> DOCUMENT EXTRACT:
————————

Bassam Tibi: Upheaval in the Middle East

Unfortunately we cannot provide a recording of the event, but we would like to point to the text Islamism and the Arab Spring by Bassam Tibi, as well as to a TV talk with Bassam Tibi (German).

 

Wednesday, April 20, 2011, Robert-Koch-Saal, Berlin.

Since the Jasmin Revolution in Tunisia and Mubarak’s departure, the Near and Middle East is in a stage of rapid change. The uprisings against decades of political repression, deprivation of rights, lack of perspective, corruption and economic grievance have shaken the rulers as much as the Western picture of an Arab culture, in which people have neither the will nor the capability for democracy. However, there are not only democratic forces who want to use the new political opportunities. In Egypt, the Muslim Brotherhood is the best-organized political force, and the Islamic Republic of Iran tries hard to further und exploit the instability in the region. The revolutionary departure could lead to a region in which the Islamist and anti-democratic “resistance block” against Israel and the West would gain hegemony, should the regimes in Iran and Syria not fall. Thus, it is even more important for the democratic forces in the Middle and Near East and the West to cooperate, and to confront Islamist and anti-democratic organizations and regimes.

Where is Egypt heading after Mubarak? How has the balance of power shifted in the region, and what can the West do to support democratic forces and developments? With Bassam Tibi, we will have on of the internationally most renowned experts on the Near and Middle East speaking about these and other questions.

Bassam Tibi was Professor for International Relations at the university in Göttingen from 1973 to 2009, and he taught and researched as guest professor at 18 universities worldwide. From November 2011 on, he will be Professor at the Stanford University. He was born in 1944 in Syria. His books have been translated into 16 languages and cover the history of Islam, the modern political history of the Near and Middle East, Islamism and anti-Semitism, Western-Islamic relations and the integration of Muslims in Western countries. (www.bassamtibi.de)

————————

> RECORDS SHOWN:
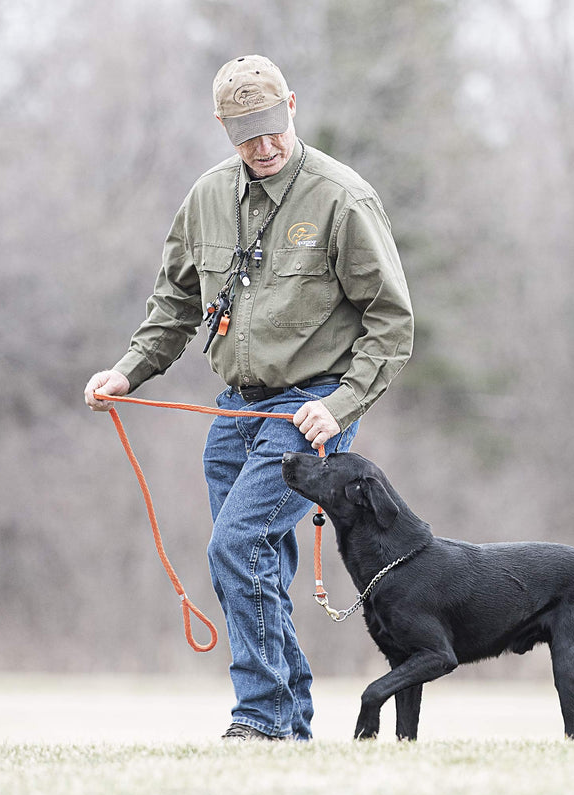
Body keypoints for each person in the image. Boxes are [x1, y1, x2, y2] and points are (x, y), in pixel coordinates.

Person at [84, 55, 414, 741]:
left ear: (291, 106)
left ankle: (260, 718)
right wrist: (128, 371)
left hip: (310, 408)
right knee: (252, 561)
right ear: (222, 126)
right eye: (245, 135)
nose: (262, 147)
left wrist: (344, 404)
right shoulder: (206, 197)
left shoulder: (340, 197)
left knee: (236, 544)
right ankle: (287, 722)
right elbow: (175, 300)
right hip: (236, 408)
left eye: (271, 129)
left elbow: (391, 320)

————————

> PROBLEM REQUIREMENTS: Reproduce the part of the Bassam Tibi event announcement starting with "Where is Egypt" and going on through "and other questions.", word for word.

> PROBLEM SOLUTION:
Where is Egypt heading after Mubarak? How has the balance of power shifted in the region, and what can the West do to support democratic forces and developments? With Bassam Tibi, we will have on of the internationally most renowned experts on the Near and Middle East speaking about these and other questions.